Danno esistenziale per morte del convivente

Il Tribunale di Arezzo nel febbraio del 2005 (vd. testo della sentenza)  ha emesso una sentenza esemplificativa per l’applicazione fatta dalla giurisprudenza del danno esistenziale. Oramai da tempo la Corte di Cassazione è giunta a riconoscere l’autonomia del danno esistenziale rispetto al danno biologico e morale.
Secondo la Corte di Cassazione (sentenza del 31 maggio 2003 n. 8828) il danno esistenziale non costituisce né una sottospecie del danno biologico, né una configurazione particolare del danno morale, si tratta di una ipotesi autonoma di danno, che deve essere autonomamente richiesta e provata. Esso consiste in un “pregiudizio (di natura non meramente emotiva ed interiore, ma oggettivamente accertabile) che alteri le abitudini e gli assetti relazionali propri del soggetto, inducendo a scelte di vita diversa quanto all’’espressione e realizzazione della sua personalità nel mondo esterno”.
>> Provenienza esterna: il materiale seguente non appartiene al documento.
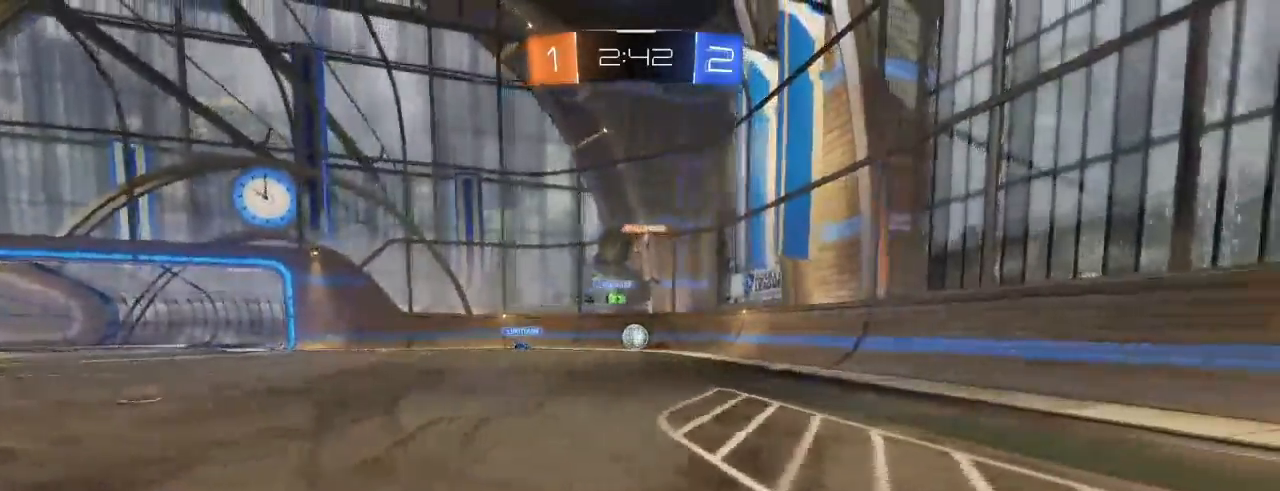
{"dt_ms": 500, "buttons": ["B", "R2"], "left_stick": "right", "right_stick": "center", "events": [[50, "left_stick", "center"], [233, "left_stick", "right"], [383, "L1", "down"], [467, "L1", "up"], [483, "B", "down"]]}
Nella sentenza 123/2005, la corte del Tribunale di Arezzo giunge ad equiparare il diritto del coniuge a chiedere il risarcimento del “danno esistenziale” a quello del convivente. Secondo il Tribunale, l’interesse “all’intangibilità della sfera degli affetti e alla reciproca solidarietà” riconosciuto nell’ambito familiare non deve essere limitato a quest’ultimo, ma deve trovare esplicazione anche nelle così dette “unioni di fatto”. Il Tribunale amplia così il novero dei soggetti legittimati a richiedere il risarcimento per il danno sofferto dalla morte di una persona cara, includendo tra i legittimati anche il convivente. Sostiene il Tribunale “il diritto al risarcimento da fatto illecito concretatosi in un evento mortale va riconosciuto anche al convivente more uxorio del defunto stesso, quando risulti concretamente dimostrata che siffatta relazione è caratterizzata da tendenziale stabilità e da mutua assistenza”. La sentenza stessa fornisce indicazioni per la valutazione del danno esistenziale da riconoscere al coniuge/convivente: “il periodo di tempo nel quale si sarebbe presumibilmente esplicato il godimento del congiunto che l’illecito ha invece reso impossibile”, “l’intensità del vincolo familiare, della situazione di convivenza e ogni ulteriore utile circostanza”. La sentenza 123/2005 è un importante esempio di equiparazione dei diritti spettanti al coniuge e quelli spettanti al convivente. I giudici sostengono che in una relazione caratterizzata da stabilità e mutua esistenza il dolore per la morte della persona cara, colpisce e danneggia tanto il coniuge quanto il convivente more uxorio; se si riconosce che il primo abbia diritto ad un risarcimento in quanto viene leso il suo diritto all’integrità della sfera degli affetti, analogo risarcimento deve essere dato al convivente, in quanto, se la relazione è caratterizzata da stabilità e mutua assistenza, spetta anche a quest’ultimo il diritto a che non sia lesa o menomata la sfera privata degli affetti.